WORK TASK:
Your answer should consist of each line below that contains the string "round".

RECORD EXTRACTS below:

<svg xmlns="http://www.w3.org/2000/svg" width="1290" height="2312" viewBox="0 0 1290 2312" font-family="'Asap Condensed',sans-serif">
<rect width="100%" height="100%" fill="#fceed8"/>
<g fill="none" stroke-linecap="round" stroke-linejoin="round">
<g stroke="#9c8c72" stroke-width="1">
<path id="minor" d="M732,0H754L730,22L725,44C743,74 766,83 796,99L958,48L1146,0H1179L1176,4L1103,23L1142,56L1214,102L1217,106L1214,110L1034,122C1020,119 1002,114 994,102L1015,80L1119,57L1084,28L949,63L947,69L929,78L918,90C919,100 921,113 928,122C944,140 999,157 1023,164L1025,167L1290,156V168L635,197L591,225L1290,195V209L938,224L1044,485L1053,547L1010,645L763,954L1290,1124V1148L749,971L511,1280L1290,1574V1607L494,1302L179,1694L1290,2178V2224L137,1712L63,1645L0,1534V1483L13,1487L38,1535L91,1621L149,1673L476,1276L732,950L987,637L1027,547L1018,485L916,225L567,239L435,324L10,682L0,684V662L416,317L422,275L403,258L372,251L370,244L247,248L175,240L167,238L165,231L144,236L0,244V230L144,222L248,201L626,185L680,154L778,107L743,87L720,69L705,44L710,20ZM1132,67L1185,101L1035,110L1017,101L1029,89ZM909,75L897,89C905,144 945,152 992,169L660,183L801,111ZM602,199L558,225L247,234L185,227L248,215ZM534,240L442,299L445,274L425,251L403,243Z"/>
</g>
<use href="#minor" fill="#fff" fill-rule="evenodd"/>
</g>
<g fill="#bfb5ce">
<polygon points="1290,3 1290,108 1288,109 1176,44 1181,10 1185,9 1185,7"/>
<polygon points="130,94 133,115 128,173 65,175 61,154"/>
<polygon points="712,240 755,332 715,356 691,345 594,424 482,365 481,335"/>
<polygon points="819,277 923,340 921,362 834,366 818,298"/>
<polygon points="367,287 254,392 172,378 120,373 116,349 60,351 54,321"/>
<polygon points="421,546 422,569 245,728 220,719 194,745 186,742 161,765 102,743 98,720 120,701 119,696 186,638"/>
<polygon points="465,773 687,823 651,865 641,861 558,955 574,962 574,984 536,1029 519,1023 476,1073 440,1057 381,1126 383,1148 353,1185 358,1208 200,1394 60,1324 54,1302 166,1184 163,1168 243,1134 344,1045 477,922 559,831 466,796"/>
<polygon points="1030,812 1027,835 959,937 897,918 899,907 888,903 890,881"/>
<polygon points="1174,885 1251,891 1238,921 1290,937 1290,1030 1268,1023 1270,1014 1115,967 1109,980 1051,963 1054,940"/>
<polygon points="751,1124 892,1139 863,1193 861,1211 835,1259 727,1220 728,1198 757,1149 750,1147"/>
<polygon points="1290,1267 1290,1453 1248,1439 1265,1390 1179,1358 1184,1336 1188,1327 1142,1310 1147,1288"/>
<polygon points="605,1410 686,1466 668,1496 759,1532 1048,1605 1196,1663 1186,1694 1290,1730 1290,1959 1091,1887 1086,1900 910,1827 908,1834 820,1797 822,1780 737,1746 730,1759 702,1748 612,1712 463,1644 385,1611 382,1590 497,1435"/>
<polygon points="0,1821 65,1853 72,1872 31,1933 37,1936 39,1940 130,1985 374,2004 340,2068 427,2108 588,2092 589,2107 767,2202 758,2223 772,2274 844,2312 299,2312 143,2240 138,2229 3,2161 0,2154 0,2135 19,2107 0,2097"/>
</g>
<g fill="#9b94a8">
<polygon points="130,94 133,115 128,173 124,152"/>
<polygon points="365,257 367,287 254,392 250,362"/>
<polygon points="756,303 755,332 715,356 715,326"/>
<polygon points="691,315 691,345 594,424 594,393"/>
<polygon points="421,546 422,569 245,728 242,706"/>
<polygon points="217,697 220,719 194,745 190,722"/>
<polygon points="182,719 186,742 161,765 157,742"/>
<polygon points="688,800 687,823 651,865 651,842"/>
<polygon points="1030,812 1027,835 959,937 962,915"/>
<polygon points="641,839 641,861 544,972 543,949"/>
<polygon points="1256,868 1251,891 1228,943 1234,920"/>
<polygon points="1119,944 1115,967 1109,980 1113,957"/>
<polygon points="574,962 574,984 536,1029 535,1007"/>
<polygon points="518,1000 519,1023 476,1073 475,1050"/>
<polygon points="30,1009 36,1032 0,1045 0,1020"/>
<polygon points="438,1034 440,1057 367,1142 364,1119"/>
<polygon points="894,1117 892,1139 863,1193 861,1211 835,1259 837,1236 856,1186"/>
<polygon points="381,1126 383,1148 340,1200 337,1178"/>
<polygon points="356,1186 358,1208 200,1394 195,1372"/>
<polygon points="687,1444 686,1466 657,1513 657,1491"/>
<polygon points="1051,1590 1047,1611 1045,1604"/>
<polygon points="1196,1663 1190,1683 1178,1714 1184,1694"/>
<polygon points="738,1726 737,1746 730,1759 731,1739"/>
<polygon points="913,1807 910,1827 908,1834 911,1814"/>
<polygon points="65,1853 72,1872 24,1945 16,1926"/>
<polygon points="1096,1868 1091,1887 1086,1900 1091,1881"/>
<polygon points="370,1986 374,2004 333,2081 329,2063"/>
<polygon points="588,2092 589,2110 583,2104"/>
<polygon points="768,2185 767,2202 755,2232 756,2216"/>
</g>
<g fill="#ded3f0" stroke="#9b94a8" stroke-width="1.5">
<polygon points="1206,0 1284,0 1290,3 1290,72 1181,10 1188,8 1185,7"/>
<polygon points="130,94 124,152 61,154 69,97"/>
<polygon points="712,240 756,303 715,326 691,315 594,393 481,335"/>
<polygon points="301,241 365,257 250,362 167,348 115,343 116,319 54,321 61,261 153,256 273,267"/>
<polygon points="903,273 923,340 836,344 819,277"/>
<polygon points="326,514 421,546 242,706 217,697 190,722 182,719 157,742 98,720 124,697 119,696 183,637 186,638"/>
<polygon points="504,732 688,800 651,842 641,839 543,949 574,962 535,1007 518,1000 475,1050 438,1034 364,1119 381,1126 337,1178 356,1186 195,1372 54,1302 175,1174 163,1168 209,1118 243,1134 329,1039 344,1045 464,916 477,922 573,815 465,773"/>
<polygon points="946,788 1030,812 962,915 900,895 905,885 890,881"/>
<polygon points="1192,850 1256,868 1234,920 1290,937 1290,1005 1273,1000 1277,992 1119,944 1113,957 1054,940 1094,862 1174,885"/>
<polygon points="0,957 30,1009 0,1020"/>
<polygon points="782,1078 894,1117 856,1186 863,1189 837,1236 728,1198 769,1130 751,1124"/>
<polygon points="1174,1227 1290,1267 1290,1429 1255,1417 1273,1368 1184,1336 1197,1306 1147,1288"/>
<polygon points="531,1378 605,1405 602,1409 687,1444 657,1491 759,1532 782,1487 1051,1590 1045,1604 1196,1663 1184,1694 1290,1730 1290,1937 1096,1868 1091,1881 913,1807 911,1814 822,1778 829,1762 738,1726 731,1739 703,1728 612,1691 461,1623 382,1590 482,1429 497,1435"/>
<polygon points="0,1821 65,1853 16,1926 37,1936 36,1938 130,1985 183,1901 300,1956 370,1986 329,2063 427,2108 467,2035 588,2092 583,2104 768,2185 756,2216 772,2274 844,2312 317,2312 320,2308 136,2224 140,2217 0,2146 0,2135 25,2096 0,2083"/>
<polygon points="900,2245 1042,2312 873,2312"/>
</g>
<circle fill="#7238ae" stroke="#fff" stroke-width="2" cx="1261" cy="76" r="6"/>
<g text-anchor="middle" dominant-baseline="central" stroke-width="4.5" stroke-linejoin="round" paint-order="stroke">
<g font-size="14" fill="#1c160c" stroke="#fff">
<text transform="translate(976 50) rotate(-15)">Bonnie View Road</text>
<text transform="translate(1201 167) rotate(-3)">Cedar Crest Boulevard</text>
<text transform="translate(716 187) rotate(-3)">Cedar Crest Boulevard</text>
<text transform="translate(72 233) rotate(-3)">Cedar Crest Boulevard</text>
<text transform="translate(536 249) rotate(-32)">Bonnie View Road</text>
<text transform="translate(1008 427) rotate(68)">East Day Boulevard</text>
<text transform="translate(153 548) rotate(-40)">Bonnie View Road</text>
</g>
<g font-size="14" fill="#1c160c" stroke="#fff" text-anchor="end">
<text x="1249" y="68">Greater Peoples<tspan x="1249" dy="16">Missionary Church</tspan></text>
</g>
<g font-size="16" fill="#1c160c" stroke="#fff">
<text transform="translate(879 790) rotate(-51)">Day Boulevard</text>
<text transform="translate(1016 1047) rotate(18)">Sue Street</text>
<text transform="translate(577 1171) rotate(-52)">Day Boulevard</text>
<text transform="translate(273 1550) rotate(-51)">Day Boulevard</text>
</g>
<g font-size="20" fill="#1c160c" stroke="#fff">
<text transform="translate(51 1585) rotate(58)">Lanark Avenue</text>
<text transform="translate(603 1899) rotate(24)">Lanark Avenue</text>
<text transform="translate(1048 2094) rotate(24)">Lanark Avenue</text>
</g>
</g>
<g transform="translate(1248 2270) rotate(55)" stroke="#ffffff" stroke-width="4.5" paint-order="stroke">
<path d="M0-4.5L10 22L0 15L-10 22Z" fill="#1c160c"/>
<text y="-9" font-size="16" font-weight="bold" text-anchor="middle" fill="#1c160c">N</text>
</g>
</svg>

End of RECORD EXTRACTS.

TASK RESULT:
<g fill="none" stroke-linecap="round" stroke-linejoin="round">
<g text-anchor="middle" dominant-baseline="central" stroke-width="4.5" stroke-linejoin="round" paint-order="stroke">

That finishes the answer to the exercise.